A 2012 study published in Critical Care Medicine caused a huge change in views on use of femoral CVCs as it showed that blood steam infection rates were not higher using this site.
A recent French RCT published in the NEJM in September 2015 (and reviewed this week in Medscape), compared complications of CVC insertion in the 3 most commonly used sites - Internal Jugular (IJ), Subclavian (SC) and Femoral (F).
This multi-centre study was not a small. It involved 3471 catheters inserted in 3027 patients, in 10 ICUs (in 9 hospitals) over a 2.5 year period.
The primary outcome measure was a composite of catheter-related bloodstream infection and symptomatic deep-vein thrombosis (they also looked at the incidence of pneumothorax).

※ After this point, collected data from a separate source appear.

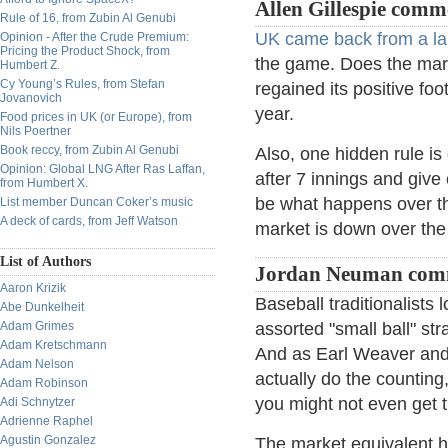
Allen Gillespie comm
Rule of 16, from Zubin Al Genubi
UK came back from a larg
Opinion - After the Crude Premium:
Pricing the Product Shock, from
the game. Does the mar
Humbert Z.
Cy Young’s Rules, from Stefan
regained its positive fo
Jovanovich
year.
Food prices in UK (or Europe), from
Nils Poertner
Book reccy, from Zubin Al Genubi
Also, one hidden rule is d
Opinion: Global LNG After Ras Laffan,
after 7 innings and give
from Humbert X.
be what happens over the 
List member Duncan Coker’s music
A deck of cards, from Jeff Watson
market is down over the
List of Authors
Jordan Neuman com
Aaron Krizik
Baseball traditionalists 
Abe Dunkelheit
Adam Grimes
assorted "small ball" st
Adam Kretschmann
And as Earl Weaver and 
Adam Nelson
actually do the counting
Adam Robinson
you might not even get t
Adi Schnytzer
Adrienne Raphel
Agustin Gonzalez
The market equivalent ha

The risk for the primary outcome was similar in the F and IJ groups (hazard ratio [HR], 1.3; P = 0.30) and significantly higher in both F and IJ groups compared with the SC group (HR, 3.5 and 2.1, respectively). Pneumothorax requiring a chest tube was associated with 1.5% of SC vein insertions and 0.5% of IJ vein insertions.
The bottom line:
Overall, SC vein catheterisation was associated with a lower risk for catheter-related bloodstream infection and symptomatic DVT, and a higher risk for pneumothorax, than IJ or F vein catheterisation.
Personally, especially in my retrieval work, where the risk of pneumothorax can have devastating consequences, I will continue to use the Femoral vein where possible (the list of exclusions would be long - severe hypovolemic shock in trauma, beriatric patients and site infection / irritation, to mention a few). A Femoral CVC can be changes to SC CVC once the patient is in ICU and there is less time pressure.